[Excerpted records Boundary: Start]

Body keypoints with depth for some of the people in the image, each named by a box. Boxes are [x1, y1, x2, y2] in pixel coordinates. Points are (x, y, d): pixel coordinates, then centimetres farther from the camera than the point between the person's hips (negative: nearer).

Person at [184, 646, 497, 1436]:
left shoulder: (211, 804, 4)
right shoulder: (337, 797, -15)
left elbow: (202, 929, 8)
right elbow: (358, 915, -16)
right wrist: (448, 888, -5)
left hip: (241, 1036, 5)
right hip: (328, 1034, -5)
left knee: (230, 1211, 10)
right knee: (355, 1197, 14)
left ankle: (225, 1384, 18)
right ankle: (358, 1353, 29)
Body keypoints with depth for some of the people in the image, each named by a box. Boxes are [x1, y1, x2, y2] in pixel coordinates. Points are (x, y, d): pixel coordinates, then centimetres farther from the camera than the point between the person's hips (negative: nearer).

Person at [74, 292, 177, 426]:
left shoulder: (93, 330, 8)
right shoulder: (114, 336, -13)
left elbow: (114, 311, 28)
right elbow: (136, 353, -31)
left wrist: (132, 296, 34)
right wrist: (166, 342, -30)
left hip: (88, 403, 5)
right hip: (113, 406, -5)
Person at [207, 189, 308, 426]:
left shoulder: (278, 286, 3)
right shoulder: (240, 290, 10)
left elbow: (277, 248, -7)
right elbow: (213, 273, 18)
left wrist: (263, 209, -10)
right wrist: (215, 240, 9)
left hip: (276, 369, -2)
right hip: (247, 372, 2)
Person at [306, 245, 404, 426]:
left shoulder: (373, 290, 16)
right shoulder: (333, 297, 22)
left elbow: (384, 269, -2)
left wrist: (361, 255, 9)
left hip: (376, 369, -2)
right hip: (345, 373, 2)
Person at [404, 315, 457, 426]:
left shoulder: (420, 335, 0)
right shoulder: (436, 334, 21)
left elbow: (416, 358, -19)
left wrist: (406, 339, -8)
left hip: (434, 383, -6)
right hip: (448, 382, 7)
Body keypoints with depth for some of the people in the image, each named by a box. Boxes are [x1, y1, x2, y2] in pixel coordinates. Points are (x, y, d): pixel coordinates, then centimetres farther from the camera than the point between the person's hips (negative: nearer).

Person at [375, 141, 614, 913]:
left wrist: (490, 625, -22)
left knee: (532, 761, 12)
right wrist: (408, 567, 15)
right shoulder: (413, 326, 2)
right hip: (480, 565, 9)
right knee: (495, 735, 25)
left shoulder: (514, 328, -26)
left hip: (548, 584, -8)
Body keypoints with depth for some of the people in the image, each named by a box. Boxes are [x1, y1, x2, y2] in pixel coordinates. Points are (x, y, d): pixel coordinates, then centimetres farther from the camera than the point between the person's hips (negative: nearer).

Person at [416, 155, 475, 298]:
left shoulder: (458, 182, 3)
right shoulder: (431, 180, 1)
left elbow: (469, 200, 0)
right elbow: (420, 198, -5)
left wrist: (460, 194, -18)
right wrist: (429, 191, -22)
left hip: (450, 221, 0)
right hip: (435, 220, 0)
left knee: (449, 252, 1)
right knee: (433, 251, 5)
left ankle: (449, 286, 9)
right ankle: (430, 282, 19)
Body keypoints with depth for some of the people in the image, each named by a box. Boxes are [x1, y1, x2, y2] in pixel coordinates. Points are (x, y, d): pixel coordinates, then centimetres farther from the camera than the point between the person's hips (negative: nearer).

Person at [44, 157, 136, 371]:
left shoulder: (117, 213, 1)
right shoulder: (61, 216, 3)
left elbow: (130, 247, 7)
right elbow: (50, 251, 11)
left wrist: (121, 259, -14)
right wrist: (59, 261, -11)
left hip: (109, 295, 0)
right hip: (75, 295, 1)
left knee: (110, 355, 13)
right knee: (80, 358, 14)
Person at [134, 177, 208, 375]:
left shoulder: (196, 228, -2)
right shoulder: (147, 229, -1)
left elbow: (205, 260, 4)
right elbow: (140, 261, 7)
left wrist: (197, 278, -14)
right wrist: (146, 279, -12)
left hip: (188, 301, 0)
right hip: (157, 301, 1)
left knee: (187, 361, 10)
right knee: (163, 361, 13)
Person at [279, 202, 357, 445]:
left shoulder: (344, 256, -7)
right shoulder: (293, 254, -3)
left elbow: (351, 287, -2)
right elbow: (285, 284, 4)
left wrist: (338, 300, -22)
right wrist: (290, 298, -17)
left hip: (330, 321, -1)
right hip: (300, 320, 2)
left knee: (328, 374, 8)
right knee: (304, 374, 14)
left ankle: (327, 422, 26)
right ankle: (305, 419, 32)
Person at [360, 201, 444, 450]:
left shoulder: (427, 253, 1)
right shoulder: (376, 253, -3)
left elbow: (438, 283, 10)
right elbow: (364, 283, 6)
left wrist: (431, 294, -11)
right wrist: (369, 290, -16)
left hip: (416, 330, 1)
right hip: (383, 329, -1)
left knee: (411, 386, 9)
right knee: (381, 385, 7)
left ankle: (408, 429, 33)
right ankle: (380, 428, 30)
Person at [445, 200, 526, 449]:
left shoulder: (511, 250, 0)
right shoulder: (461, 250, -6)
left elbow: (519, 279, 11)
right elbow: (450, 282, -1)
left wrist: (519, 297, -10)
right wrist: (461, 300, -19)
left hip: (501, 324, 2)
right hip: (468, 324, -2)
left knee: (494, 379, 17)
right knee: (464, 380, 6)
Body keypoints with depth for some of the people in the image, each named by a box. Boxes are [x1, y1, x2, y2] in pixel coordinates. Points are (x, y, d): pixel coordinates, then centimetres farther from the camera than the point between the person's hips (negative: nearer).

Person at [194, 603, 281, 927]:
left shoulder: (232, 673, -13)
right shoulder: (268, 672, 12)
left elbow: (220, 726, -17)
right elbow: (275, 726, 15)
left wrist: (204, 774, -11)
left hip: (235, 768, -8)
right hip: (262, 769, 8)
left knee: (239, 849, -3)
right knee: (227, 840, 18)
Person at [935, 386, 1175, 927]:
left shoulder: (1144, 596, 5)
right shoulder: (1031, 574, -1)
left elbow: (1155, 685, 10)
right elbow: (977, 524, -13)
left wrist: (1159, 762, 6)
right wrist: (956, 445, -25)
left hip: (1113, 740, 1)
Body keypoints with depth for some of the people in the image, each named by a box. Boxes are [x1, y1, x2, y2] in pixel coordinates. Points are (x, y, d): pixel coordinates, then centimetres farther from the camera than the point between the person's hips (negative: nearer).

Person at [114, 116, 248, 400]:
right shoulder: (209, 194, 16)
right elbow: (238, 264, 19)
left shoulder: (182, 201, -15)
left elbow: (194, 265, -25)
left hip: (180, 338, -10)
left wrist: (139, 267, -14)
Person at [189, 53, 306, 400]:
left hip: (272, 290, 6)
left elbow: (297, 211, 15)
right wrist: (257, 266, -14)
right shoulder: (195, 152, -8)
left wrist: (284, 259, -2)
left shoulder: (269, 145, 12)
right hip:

[Excerpted records Boundary: End]

Starting with the line that contains "right shoulder: (147, 229, -1)" and going on through the line that contains "left knee: (328, 374, 8)", rewrite those rows, keeping the "Person at" box lines as they are. In each keypoint, scale the x, y and depth numbers by 1.85 and round each to a whole number, with halves rounded up.

right shoulder: (272, 424, -2)
left elbow: (379, 481, 7)
right elbow: (259, 483, 13)
left wrist: (364, 514, -26)
right wrist: (270, 516, -22)
left hip: (348, 557, 0)
right hip: (290, 557, 2)
left knee: (346, 668, 19)
right knee: (302, 668, 24)
Person at [279, 202, 357, 445]:
left shoulder: (636, 474, -13)
right shoulder: (542, 470, -6)
left elbow: (649, 531, -4)
right elbow: (527, 525, 7)
left wrist: (625, 555, -41)
right wrist: (537, 551, -31)
left hip: (611, 594, -2)
right hip: (555, 592, 4)
left knee: (607, 692, 15)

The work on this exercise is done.